Christian Mole, EY's UK and Ireland head of hospitality and leisure, said: "There is no doubt that hospitality is one of the sectors most adversely affected by the Covid-19 pandemic. Social distancing and lockdown measures significantly affected trading levels, adding to pre-existing challenges facing branded restaurants in particular, including over-supply and unsustainable rents.
"Pubs and hotels, in contrast, entered 2020 in robust health, but have faced disruption to the critical pre-Christmas period, with wet-led pubs and bars particularly exposed."

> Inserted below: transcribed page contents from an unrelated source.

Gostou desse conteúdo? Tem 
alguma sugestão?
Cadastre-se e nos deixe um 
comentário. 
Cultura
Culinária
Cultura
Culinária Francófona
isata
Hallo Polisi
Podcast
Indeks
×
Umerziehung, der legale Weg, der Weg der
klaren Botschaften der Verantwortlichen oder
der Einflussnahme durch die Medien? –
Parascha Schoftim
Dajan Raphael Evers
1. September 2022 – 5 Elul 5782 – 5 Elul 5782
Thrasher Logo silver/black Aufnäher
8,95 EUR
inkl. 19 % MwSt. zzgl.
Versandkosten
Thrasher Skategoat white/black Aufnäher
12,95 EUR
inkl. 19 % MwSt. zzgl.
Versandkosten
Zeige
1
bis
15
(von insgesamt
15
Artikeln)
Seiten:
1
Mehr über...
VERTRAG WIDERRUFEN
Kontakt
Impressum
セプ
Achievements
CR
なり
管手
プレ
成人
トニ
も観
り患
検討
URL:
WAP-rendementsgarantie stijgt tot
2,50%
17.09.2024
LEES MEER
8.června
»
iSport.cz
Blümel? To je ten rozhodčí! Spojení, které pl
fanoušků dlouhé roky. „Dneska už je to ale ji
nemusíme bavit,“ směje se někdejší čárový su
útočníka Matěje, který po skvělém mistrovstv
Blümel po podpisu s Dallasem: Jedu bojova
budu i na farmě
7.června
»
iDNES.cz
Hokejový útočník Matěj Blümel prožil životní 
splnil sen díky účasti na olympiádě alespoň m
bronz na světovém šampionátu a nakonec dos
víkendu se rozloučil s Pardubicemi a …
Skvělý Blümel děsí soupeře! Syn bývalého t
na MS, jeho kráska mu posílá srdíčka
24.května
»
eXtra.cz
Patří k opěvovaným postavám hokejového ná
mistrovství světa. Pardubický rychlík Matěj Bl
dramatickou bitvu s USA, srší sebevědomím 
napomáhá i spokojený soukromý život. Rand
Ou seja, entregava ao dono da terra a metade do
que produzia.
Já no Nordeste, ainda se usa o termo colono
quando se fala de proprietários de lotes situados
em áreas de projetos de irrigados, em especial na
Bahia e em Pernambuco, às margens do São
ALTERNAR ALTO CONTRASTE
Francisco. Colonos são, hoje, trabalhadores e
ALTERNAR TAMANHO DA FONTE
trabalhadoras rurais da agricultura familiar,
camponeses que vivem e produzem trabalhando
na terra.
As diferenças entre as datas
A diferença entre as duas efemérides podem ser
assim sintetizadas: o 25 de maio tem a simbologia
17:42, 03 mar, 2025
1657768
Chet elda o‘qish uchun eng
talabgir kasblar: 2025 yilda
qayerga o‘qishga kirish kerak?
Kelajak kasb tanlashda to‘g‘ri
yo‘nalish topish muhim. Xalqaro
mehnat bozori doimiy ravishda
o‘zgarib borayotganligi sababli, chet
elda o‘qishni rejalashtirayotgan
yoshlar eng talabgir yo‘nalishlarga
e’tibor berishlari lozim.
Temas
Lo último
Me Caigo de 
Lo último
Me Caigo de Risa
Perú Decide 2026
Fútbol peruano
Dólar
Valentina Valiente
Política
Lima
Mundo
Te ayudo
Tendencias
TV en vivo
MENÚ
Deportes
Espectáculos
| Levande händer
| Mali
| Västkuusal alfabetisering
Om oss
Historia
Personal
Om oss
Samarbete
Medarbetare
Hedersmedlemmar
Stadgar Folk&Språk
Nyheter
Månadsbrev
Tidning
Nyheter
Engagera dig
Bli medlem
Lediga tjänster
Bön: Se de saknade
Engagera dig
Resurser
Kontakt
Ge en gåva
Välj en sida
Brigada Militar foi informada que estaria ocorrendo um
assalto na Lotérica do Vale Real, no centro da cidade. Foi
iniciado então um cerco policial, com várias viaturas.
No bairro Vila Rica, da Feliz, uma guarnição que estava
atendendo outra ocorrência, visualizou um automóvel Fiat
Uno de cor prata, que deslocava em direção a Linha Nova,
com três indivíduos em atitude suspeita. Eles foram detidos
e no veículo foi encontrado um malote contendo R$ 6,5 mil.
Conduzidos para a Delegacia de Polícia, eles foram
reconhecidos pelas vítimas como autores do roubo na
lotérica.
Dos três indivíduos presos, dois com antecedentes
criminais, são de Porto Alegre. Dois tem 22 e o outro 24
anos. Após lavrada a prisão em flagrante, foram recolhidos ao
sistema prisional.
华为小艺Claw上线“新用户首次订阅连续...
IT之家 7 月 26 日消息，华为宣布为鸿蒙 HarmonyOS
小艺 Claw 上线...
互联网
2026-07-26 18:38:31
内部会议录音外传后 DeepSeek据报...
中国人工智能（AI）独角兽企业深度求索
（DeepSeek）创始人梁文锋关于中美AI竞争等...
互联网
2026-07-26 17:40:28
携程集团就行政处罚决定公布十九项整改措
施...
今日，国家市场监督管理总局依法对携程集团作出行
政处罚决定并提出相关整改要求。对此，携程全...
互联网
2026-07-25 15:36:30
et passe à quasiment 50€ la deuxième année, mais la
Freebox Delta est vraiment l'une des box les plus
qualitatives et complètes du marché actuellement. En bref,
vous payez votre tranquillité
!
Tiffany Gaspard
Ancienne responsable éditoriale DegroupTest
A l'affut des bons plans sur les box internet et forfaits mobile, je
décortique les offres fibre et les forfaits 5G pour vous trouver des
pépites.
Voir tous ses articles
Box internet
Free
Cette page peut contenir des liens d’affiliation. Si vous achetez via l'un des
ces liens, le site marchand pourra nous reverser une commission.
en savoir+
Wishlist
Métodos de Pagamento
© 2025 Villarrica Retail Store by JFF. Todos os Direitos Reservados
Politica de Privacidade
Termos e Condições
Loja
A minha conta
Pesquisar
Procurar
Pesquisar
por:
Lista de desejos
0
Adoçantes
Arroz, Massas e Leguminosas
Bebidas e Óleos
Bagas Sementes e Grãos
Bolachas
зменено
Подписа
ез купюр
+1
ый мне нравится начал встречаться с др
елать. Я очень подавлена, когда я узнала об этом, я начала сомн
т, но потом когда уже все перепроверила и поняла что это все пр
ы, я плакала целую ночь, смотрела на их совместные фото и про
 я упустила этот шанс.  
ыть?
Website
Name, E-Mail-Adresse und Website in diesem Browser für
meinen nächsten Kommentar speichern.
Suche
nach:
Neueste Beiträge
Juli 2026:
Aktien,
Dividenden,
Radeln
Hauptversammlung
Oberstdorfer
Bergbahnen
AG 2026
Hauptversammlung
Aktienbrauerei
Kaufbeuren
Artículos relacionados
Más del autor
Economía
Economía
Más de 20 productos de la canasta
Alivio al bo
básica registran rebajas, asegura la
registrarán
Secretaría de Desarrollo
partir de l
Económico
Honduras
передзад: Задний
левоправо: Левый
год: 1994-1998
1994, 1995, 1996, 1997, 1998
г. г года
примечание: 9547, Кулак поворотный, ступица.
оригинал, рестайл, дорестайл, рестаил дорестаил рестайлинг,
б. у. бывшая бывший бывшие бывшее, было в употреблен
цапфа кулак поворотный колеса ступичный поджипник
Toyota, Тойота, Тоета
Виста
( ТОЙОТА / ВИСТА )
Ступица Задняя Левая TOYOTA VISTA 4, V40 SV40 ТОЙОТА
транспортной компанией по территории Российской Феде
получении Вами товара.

The forecast also suggested the sector will see regional inequalities, with the largest declines in employment found in the south west (-1.83% per year between 2019-23) and the west Midlands (-1.71%). The regions likely to see the lowest declines in employment are London (-0.97%) and the South East (-1.07%).
The GVA measure showed a similar pattern, with the south west hospitality sector declining by -1.86% and the west Midlands by -1.73%, compared with London by -1% and the south east by -1.10%.
Mole added: "In contrast to previous downturns, London has been one of the most affected cities in the UK, reflecting the pandemic's impact on international tourism and business travel. But in the longer-term, we expect London to recover to pre-Covid levels of activity.
"The pandemic has resulted in many businesses having to significantly restructure their cost base. With payroll the biggest single cost for most businesses, this may mean some will face tough decisions around their longer-term headcount."